We’re not constrained by the costs of reproduction and distribution; we’re not constrained by the limits of pre-digital materials and technologies. Our only constraints are the time and attention of the viewer. People’s time is getting shorter and shorter, and so are their attention spans. So a necessary objective in the digital world is “stickiness,” the measure of how long a viewer stays browsing your images and looking at what it offers. Increasing stickiness is the only way to compete in a world swamped by digital images and awash with tempting links forever leading the viewer on to the next, the next, the next…
Every digital image tries to halt and hold the scrolling eye. It has to work as effectively on the two-inch screen of a smart phone as on the 30-inches of a flat screen monitor. It must contain the minimum of information – it can’t do a Breugel and expect the viewer to spend hours enjoying the multifarious details. It must say one thing, and say it clearly – all figure, no ground, to use art jargon. Clear out the clutter and leave the essence starkly exposed. The traditional image showed all that was necessary: the digital image shows the exceptional. It knows that it’s one of many, so it shows what the others don’t.
It works in a flash. Any one image can momentarily interrupt the constant scrolling, but only on rare, though highly desirable, occasions will it cause the eye to linger. Lingering is out of style these days. The image has a fraction of a second to grab attention, and not much longer to say what it has to. It says little, but says it loudly.
The digital image speaks for itself. Downloaded, it comes without words, without an explanatory caption. On the website, of course, it has a verbal explanation where the words can say what the image doesn’t. So it must work with words, but crucially it works without them.
Go to 1stdibs.com for an object lesson. Each object has a generic, safe shot, and then multiple detail shots. But the detail shots are disappointing; they’re no more inspirational than the generic. They’re taken by a professional photographer, not by an antique lover, so there’s nothing risky or unexpected about them. They never pick the detail that can make you shiver; they don’t show what the decorator can’t see but the connoisseur wants to.

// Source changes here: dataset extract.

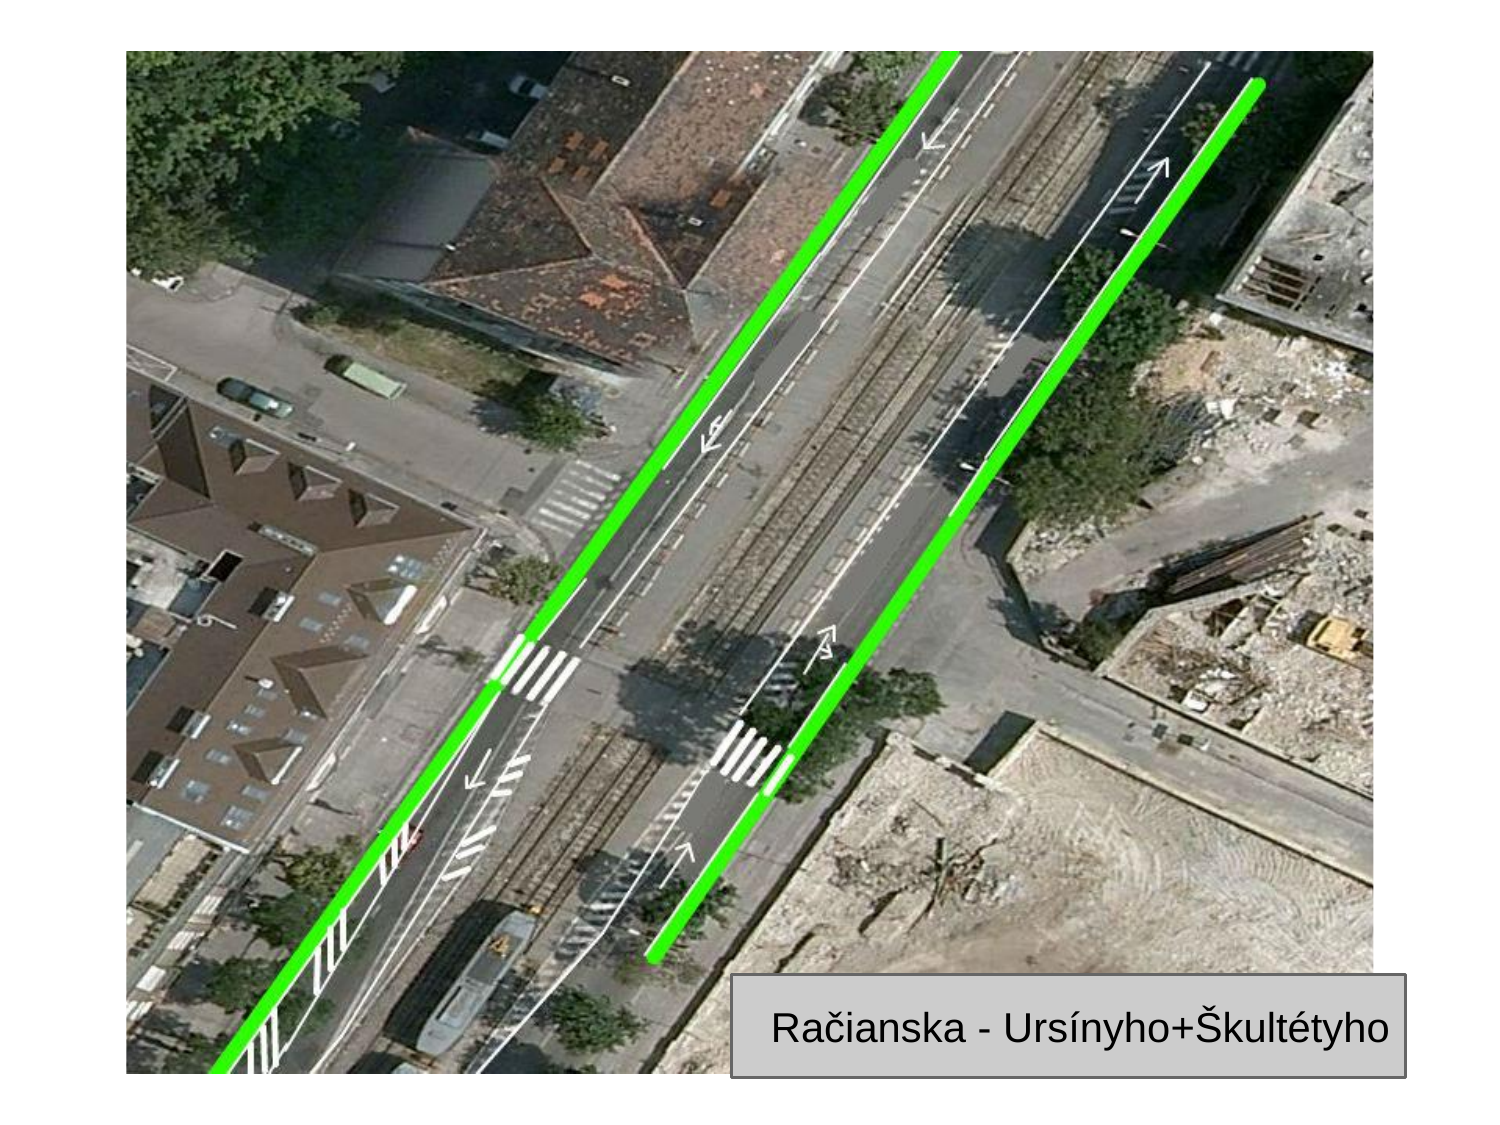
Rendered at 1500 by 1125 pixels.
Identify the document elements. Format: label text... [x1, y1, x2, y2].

We can do better than that, because we know our antiques in intimate detail, so we can show the detail in hold-your-breath intimacy. Remember, the digital world is de-professionalized; with time, thought and passion, we can present our antiques more distinctively, more inspirationally, than any coldly-trained professional.
Enthusiastic though I am about the potential of the digital world, there’s no silver bullet there. Nothing we do today can hasten the end of the recession. All we can do is do all we can do to mitigate its dire effects, and, provided we survive it, to prepare for the world that will follow it. That’s the key. I can’t tell you how many dealers I’ve spoken to who say that this recession is very different from the others they’ve lived through. I agree with them. This recession is a game-changer: the world that comes out of it will be very different from the one that went in. And one of the many changes is that it’ll be far more digital. The virtual will be the new reality. I keep trying to figure out some, at least, of the conditions we’ll meet when times get better. None of us have the answers, but I hope you’ll join me in thinking. After all’s said and done, it’s better to have our heads in the clouds than in the sand.